Please return the records below exactly as they stand.

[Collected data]
== Segment start ==

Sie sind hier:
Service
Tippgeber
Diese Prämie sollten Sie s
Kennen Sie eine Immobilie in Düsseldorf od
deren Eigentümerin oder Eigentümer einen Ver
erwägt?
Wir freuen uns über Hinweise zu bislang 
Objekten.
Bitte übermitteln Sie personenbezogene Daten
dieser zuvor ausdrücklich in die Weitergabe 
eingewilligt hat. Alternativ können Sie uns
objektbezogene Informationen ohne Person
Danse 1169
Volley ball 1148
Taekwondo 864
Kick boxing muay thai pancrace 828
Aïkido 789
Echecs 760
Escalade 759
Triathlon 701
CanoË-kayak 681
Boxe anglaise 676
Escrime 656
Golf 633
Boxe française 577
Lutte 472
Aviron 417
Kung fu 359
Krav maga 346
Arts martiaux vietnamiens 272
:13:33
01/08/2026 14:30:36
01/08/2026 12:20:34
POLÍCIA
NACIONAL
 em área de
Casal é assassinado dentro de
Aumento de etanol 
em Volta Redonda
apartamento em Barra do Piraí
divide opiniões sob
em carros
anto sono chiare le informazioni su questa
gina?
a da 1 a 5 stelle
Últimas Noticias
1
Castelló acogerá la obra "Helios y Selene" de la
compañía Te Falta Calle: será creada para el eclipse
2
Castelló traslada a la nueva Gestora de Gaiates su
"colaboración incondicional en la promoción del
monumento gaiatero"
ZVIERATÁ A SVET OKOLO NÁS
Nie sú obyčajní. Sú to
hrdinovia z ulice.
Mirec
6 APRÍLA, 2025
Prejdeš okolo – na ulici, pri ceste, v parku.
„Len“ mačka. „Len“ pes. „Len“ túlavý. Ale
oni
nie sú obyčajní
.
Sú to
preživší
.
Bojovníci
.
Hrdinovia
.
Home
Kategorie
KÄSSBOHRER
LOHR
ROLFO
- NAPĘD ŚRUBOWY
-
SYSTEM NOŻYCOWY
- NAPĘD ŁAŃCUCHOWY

== Segment end ==

Answer below:
Sie sind hier:
Service
Tippgeber
Diese Prämie sollten Sie s
Kennen Sie eine Immobilie in Düsseldorf od
deren Eigentümerin oder Eigentümer einen Ver
erwägt?
Wir freuen uns über Hinweise zu bislang 
Objekten.
Bitte übermitteln Sie personenbezogene Daten
dieser zuvor ausdrücklich in die Weitergabe 
eingewilligt hat. Alternativ können Sie uns
objektbezogene Informationen ohne Person
Danse 1169
Volley ball 1148
Taekwondo 864
Kick boxing muay thai pancrace 828
Aïkido 789
Echecs 760
Escalade 759
Triathlon 701
CanoË-kayak 681
Boxe anglaise 676
Escrime 656
Golf 633
Boxe française 577
Lutte 472
Aviron 417
Kung fu 359
Krav maga 346
Arts martiaux vietnamiens 272
:13:33
01/08/2026 14:30:36
01/08/2026 12:20:34
POLÍCIA
NACIONAL
 em área de
Casal é assassinado dentro de
Aumento de etanol 
em Volta Redonda
apartamento em Barra do Piraí
divide opiniões sob
em carros
anto sono chiare le informazioni su questa
gina?
a da 1 a 5 stelle
Últimas Noticias
1
Castelló acogerá la obra "Helios y Selene" de la
compañía Te Falta Calle: será creada para el eclipse
2
Castelló traslada a la nueva Gestora de Gaiates su
"colaboración incondicional en la promoción del
monumento gaiatero"
ZVIERATÁ A SVET OKOLO NÁS
Nie sú obyčajní. Sú to
hrdinovia z ulice.
Mirec
6 APRÍLA, 2025
Prejdeš okolo – na ulici, pri ceste, v parku.
„Len“ mačka. „Len“ pes. „Len“ túlavý. Ale
oni
nie sú obyčajní
.
Sú to
preživší
.
Bojovníci
.
Hrdinovia
.
Home
Kategorie
KÄSSBOHRER
LOHR
ROLFO
- NAPĘD ŚRUBOWY
-
SYSTEM NOŻYCOWY
- NAPĘD ŁAŃCUCHOWY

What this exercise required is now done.